With no tents, food, or aid of any kind being provided to them by the 
military, which is a war crime, they are left with nothing but what 
they carry and no place to go. These refugees are now adding to the 
horrific statistic of over 100,000 displaced families within Iraq, 
the majority of whom are so as the result of massive US military 
operations which have a tendency to make entire cities unlivable.

     Reports from sources within Ramadi for weeks now have been that 
US soldiers have been inhabiting people's homes in order to use their 
rooftops as sniper platforms, innocent people are being shot daily, 
and people are confused - do they risk leaving and having nowhere to 
go, or risk staying in their homes and possibly being killed?

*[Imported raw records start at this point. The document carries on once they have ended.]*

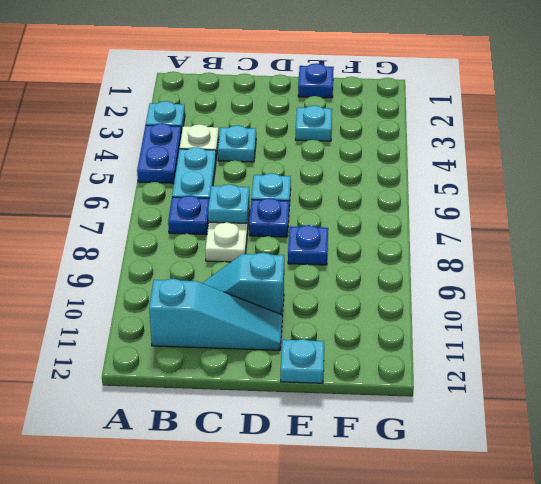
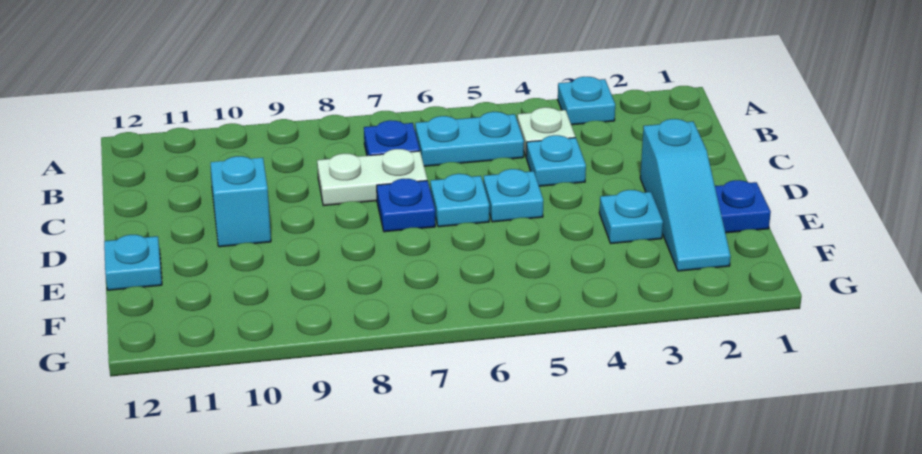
blue plate A4:A5 level 1 -> none
cyan slope B11:D11 level 1 top B -> cyan slope D2:F2 level 1 top D
cyan plate C7 level 2 -> cyan plate D5 level 1
blue plate E8 level 1 -> none

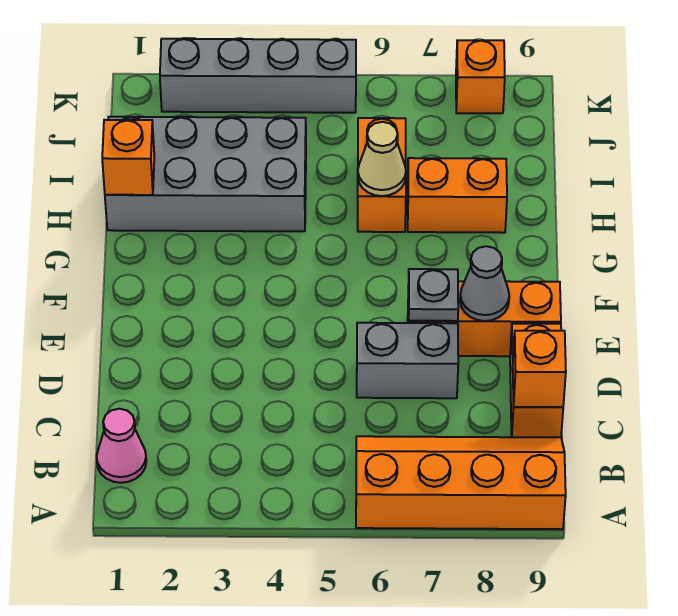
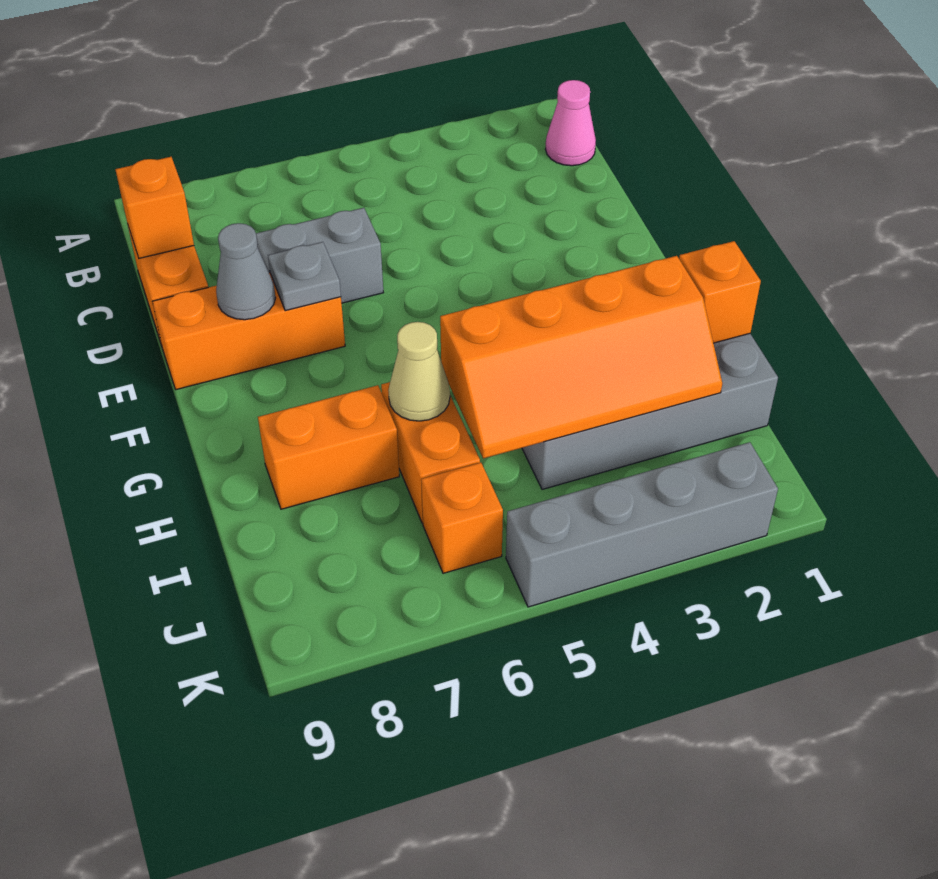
orange slope A6:B9 level 1 top A -> orange slope H2:I5 level 2 top H
orange brick K8 level 1 -> orange brick J6 level 1

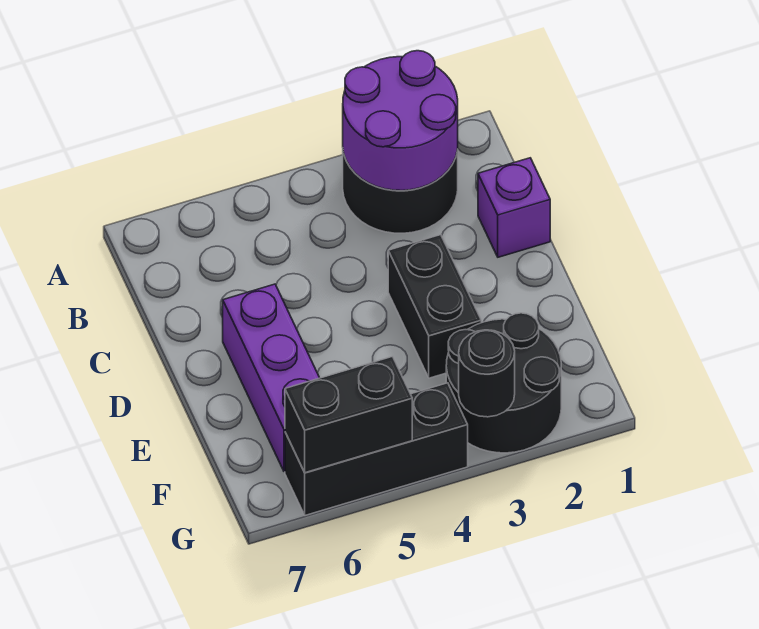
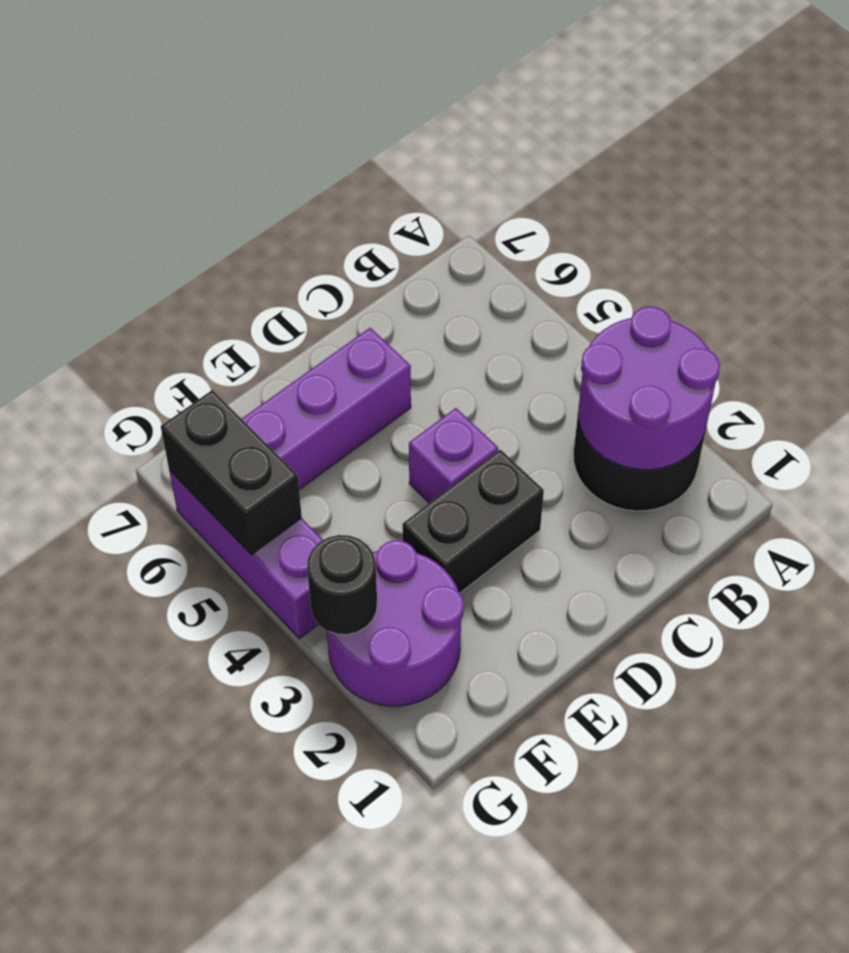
purple brick C1 level 1 -> purple brick D4 level 1
black round brick F2:G3 level 1 -> purple round brick F2:G3 level 1
black brick G4:G6 level 1 -> purple brick G4:G6 level 1

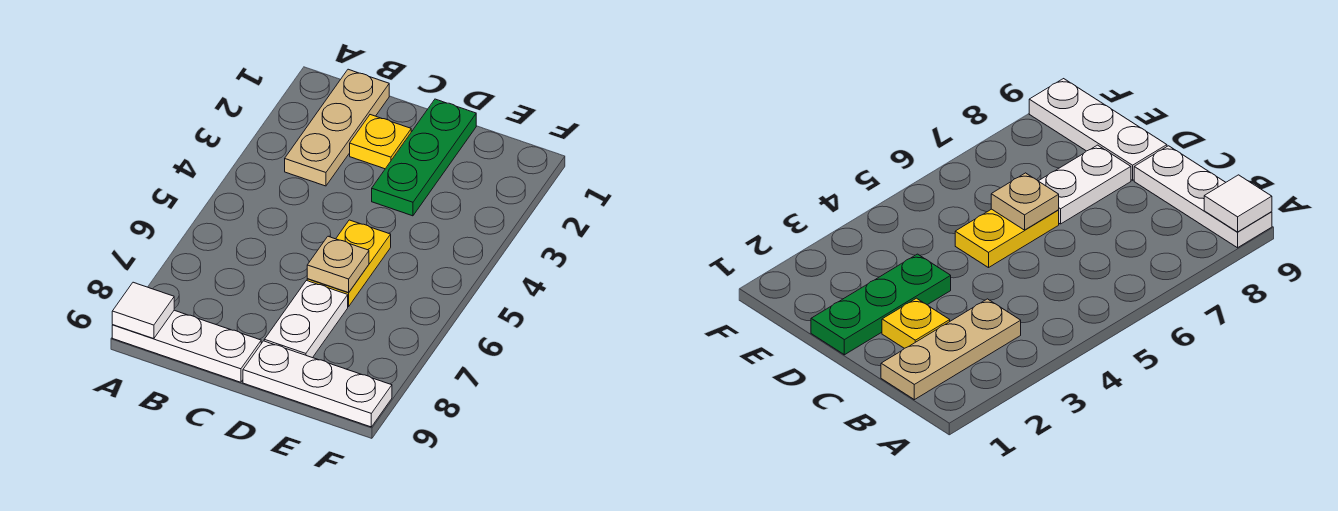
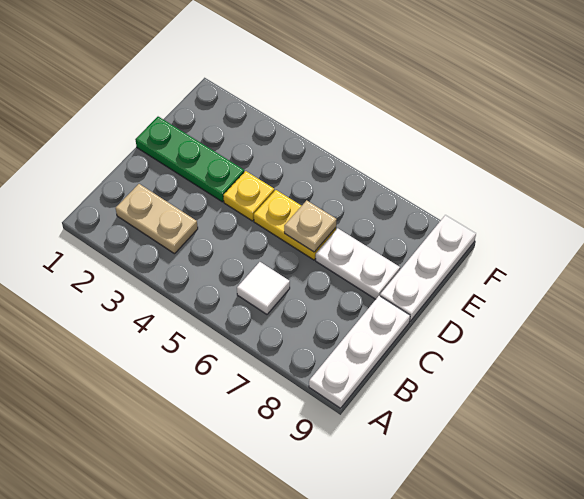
white tile A9 level 2 -> white tile B6 level 1
tan plate B1:B3 level 1 -> tan plate B2:B3 level 1
yellow plate C2 level 1 -> yellow plate D4 level 1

     Hassan Zaidan Lahaibi, a member of the Council of 
Representatives in the Iraqi parliament, told reporters recently, "If 
things continue, we will have a humanitarian crisis. People are 
getting killed or wounded, and the rest are just migrating aimlessly."

     He could just as easily be describing much of the rest of Iraq, 
where the majority of people struggle to survive under the weight of 
an increasingly brutal occupation, US-backed death squads, sectarian 
militias, staggering unemployment and a devastated infrastructure.